Nous sommes en marche jusqu’à ce qu’il n’y ait plus de faim et que la vie puisse être vécue sans violence, avec le droit de décider de notre propre corps. Au Brésil, nous devons éliminer Bolsonaro pour pouvoir construire des alternatives à la vie, récupérer la démocratie, mettre les soins et la vie digne au centre de la politique. Dans de nombreuses régions du monde, nous avons besoin d’une lutte féministe, anticapitaliste et antiraciste forte pour arrêter l’escalade du néolibéralisme et son programme de mort. La force et le protagoniste du mouvement des femmes positionnent le féminisme comme une perspective essentielle dans la construction d’une nouvelle société.
[1] « Pont vers le passé » est une référence au nom du plan gouvernemental du putschiste Michel Temer, qui a remplacé Dilma en 2016. Son plan « Pont vers l’avenir » avait un caractère néolibéral et représentait une rupture avec le projet politique qui avait vaincu dans les urnes.
[2] La mobilisation populaire a assuré la création d’une aide d’urgence de R$ 600 à la mi-2020. Le gouvernement Bolsonaro a agi pour réduire l’aide à R$ 300 (environ ⅓ d’un salaire minimum) puis il l’a supprimée entièrement.
[3] Dégage Bolsonaro.
[4] L’ordonnance nº 2.282, qui crée des obstacles à l’avortement, viole les droits humains. Alors que des revers comme celui-ci ont lieu au Brésil, nos sœurs argentines ont montré qu’avec beaucoup de mobilisation et d’organisation féministes, il est possible d’avancer dans la construction de l’égalité et de l’autonomie. Fin décembre 2020, l’Argentine a légalisé l’avortement jusqu’à la 14e semaine, une victoire pour toutes les femmes d’Amérique Latine.

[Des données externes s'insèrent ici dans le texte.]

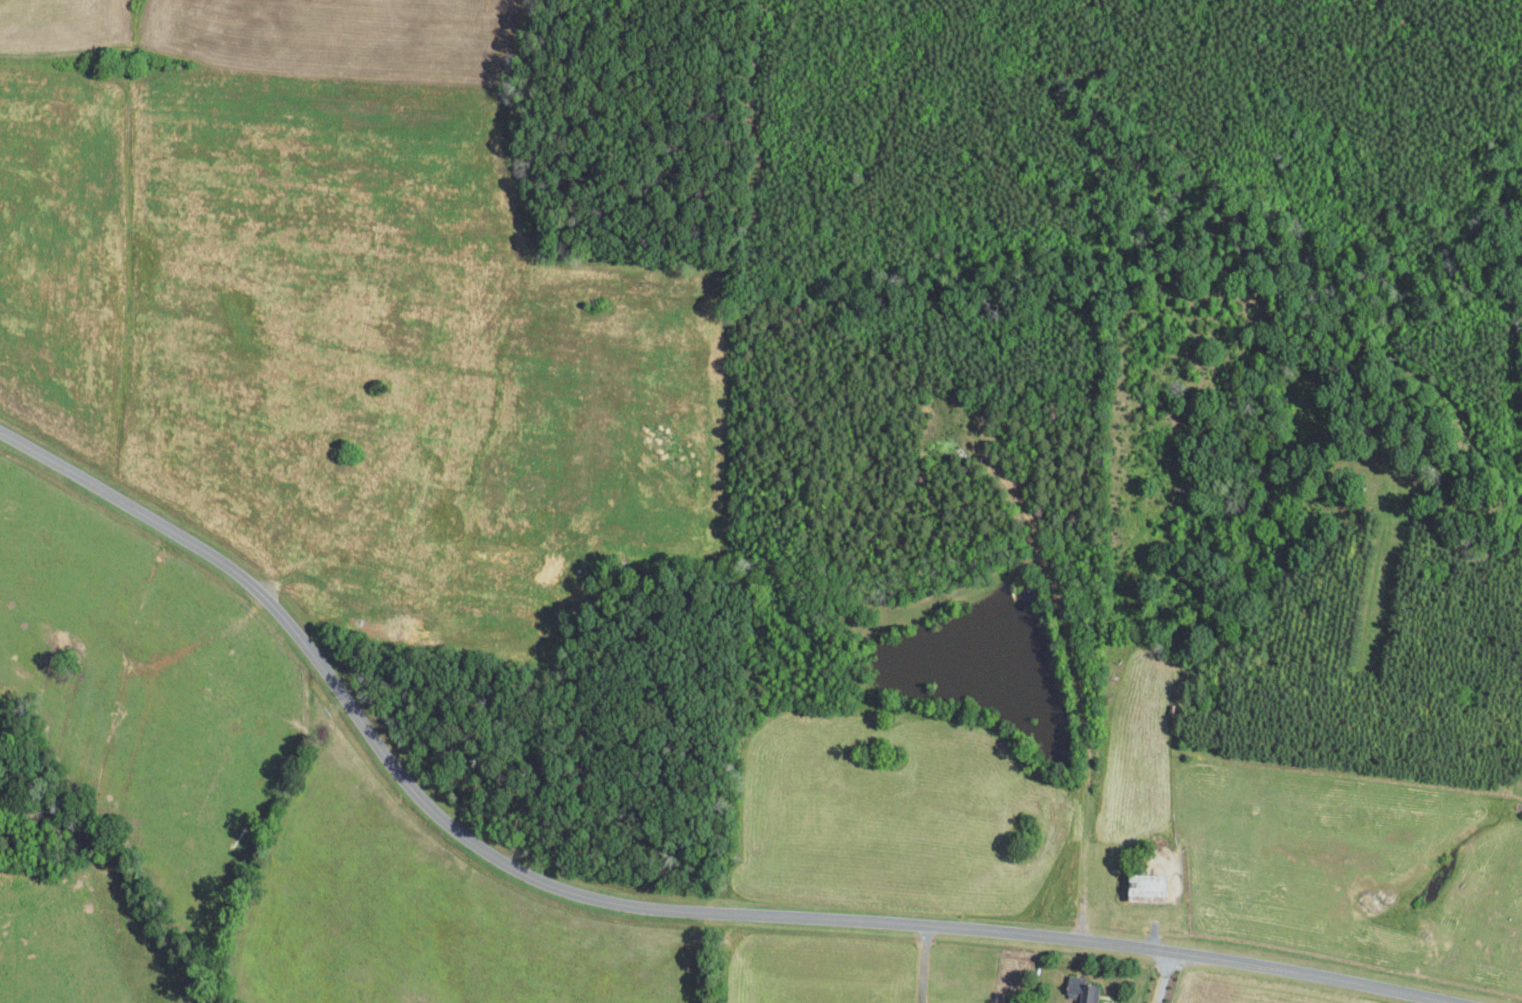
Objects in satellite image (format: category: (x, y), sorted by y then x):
road: (636, 888)
road: (1081, 891)
road: (1161, 977)
building: (1079, 989)

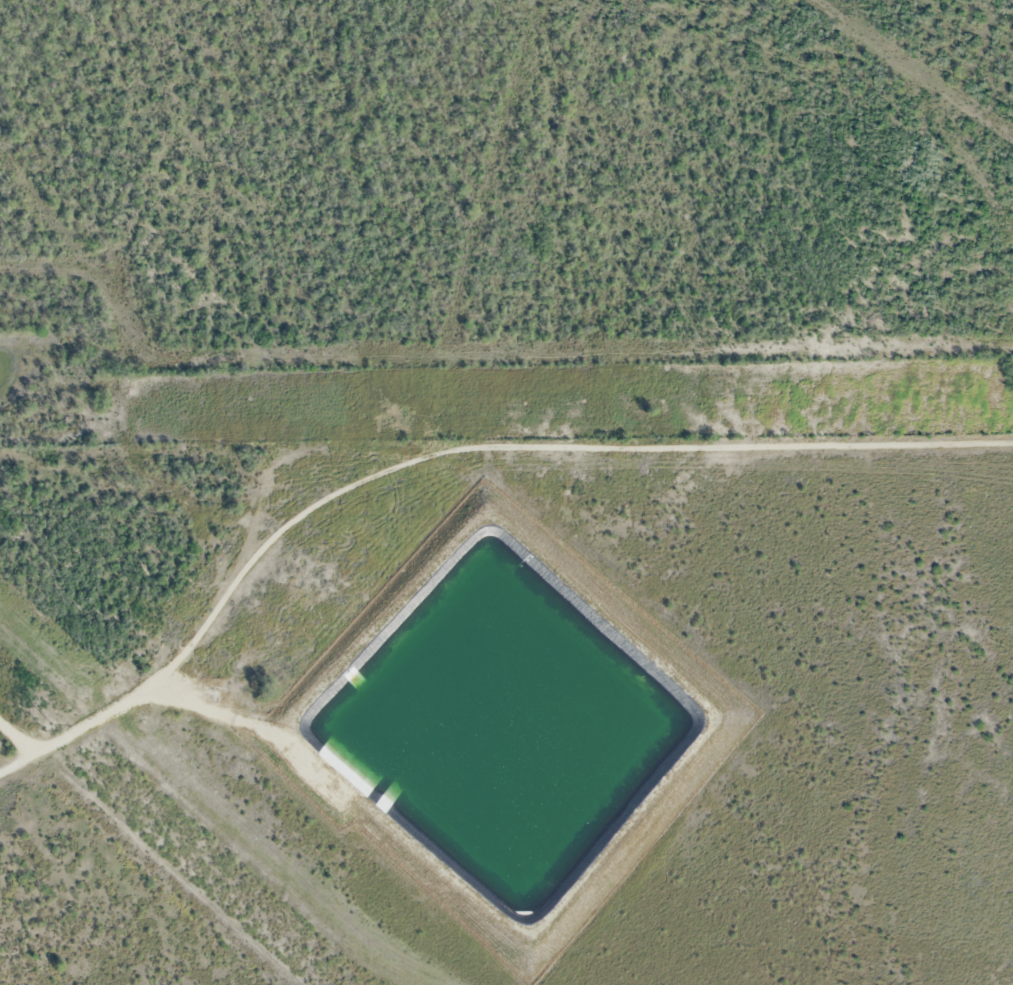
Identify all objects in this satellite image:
road: (449, 449)
power tower: (48, 726)

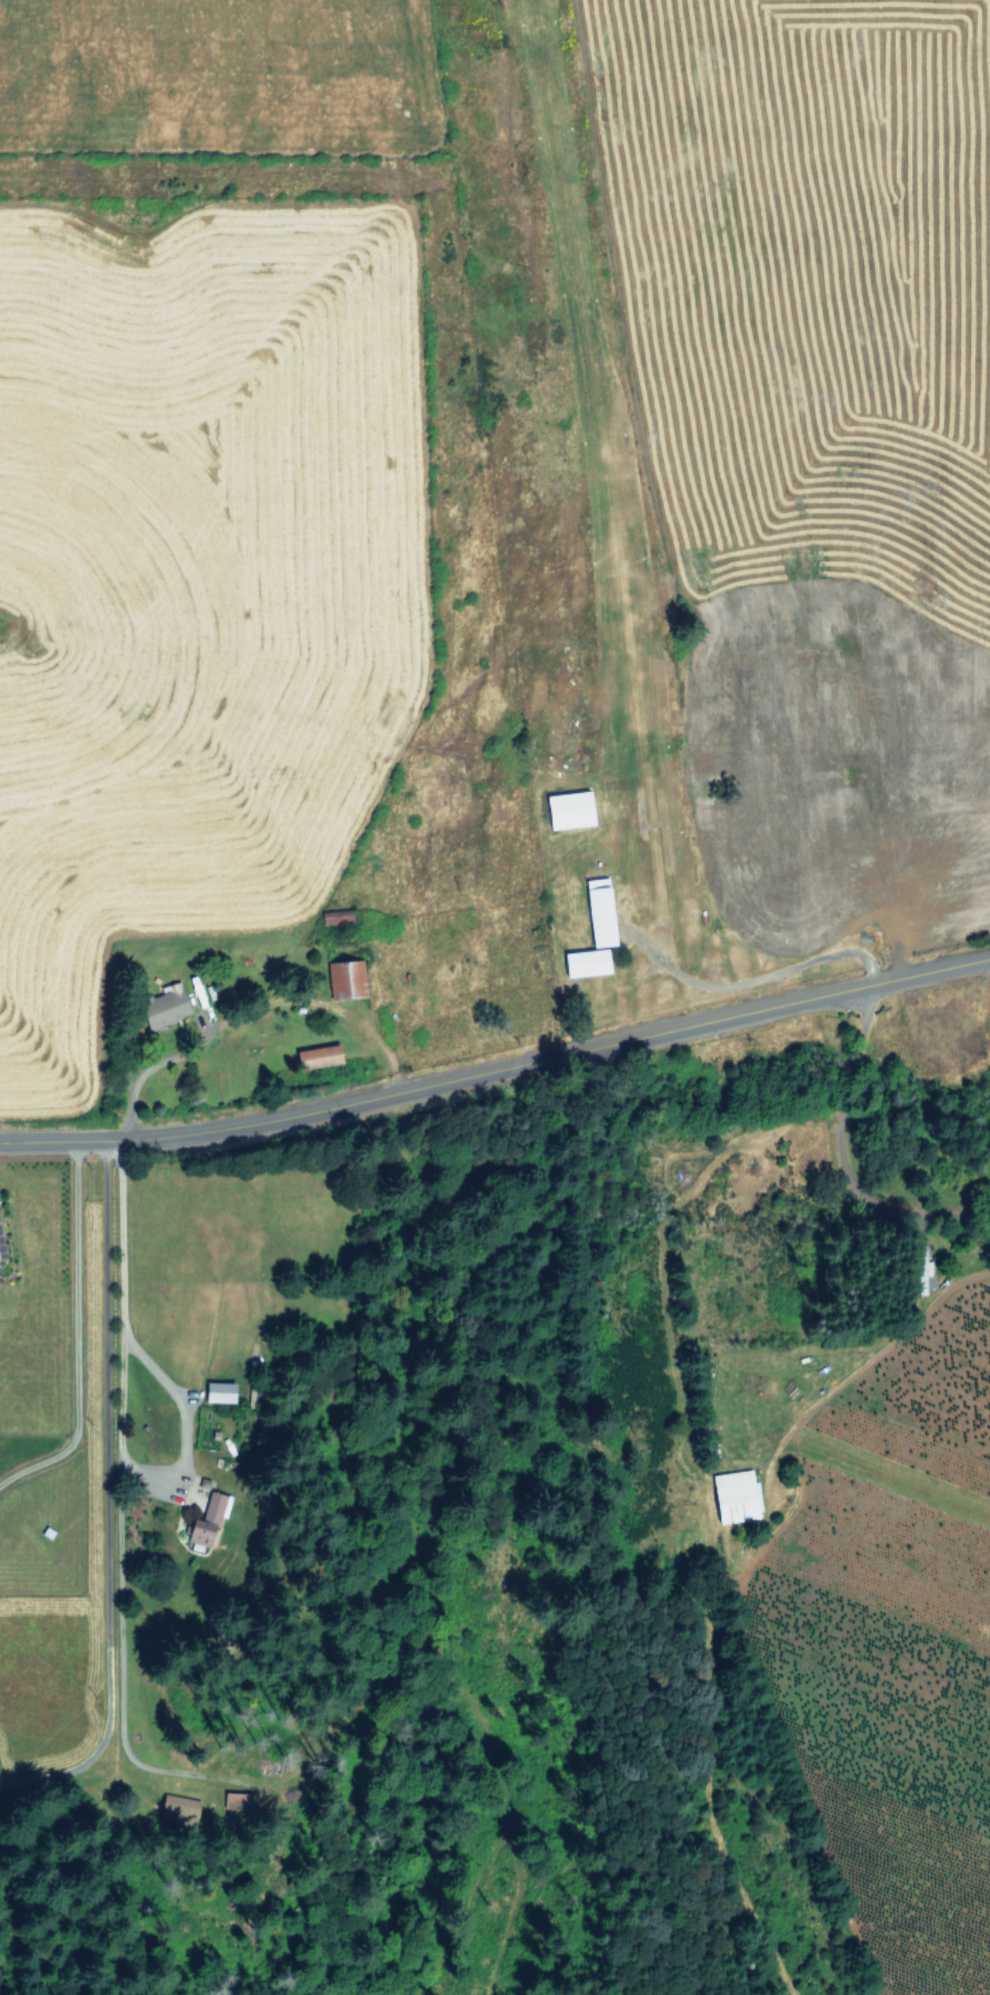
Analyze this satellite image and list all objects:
airport runway: (592, 407)
crop: (484, 517)
building: (565, 809)
building: (595, 911)
building: (334, 915)
building: (583, 961)
road: (775, 970)
building: (343, 976)
building: (163, 1007)
building: (315, 1055)
road: (497, 1073)
road: (838, 1163)
building: (1, 1250)
building: (919, 1272)
road: (76, 1336)
building: (217, 1391)
road: (119, 1408)
building: (732, 1496)
road: (106, 1504)
building: (204, 1519)
building: (235, 1799)
building: (175, 1808)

[5] Les quilombolas sont les habitants des quilombos, des communautés créées à l’origine comme un espace de résistance et de refuge pour les Noirs reduits en esclaves pendant la période de l’esclavage au Brésil.
[6] Les données ont été extraites du texte « Le travail et les femmes en temps de néolibéralisme et de crise », de Marilane Teixeira, disponible dans le cahier Néolibéralisme, travail et démocratie.
Maria Fernanda Marcelino est historienne, militante de la Marche Mondiale des Femmes et membre de la SOF Sempreviva Organisation Féministe. Ceci est une version du texte publié dans la Rubrique Sempreviva, au journal Brasil de Fato, le 02 mars 2021.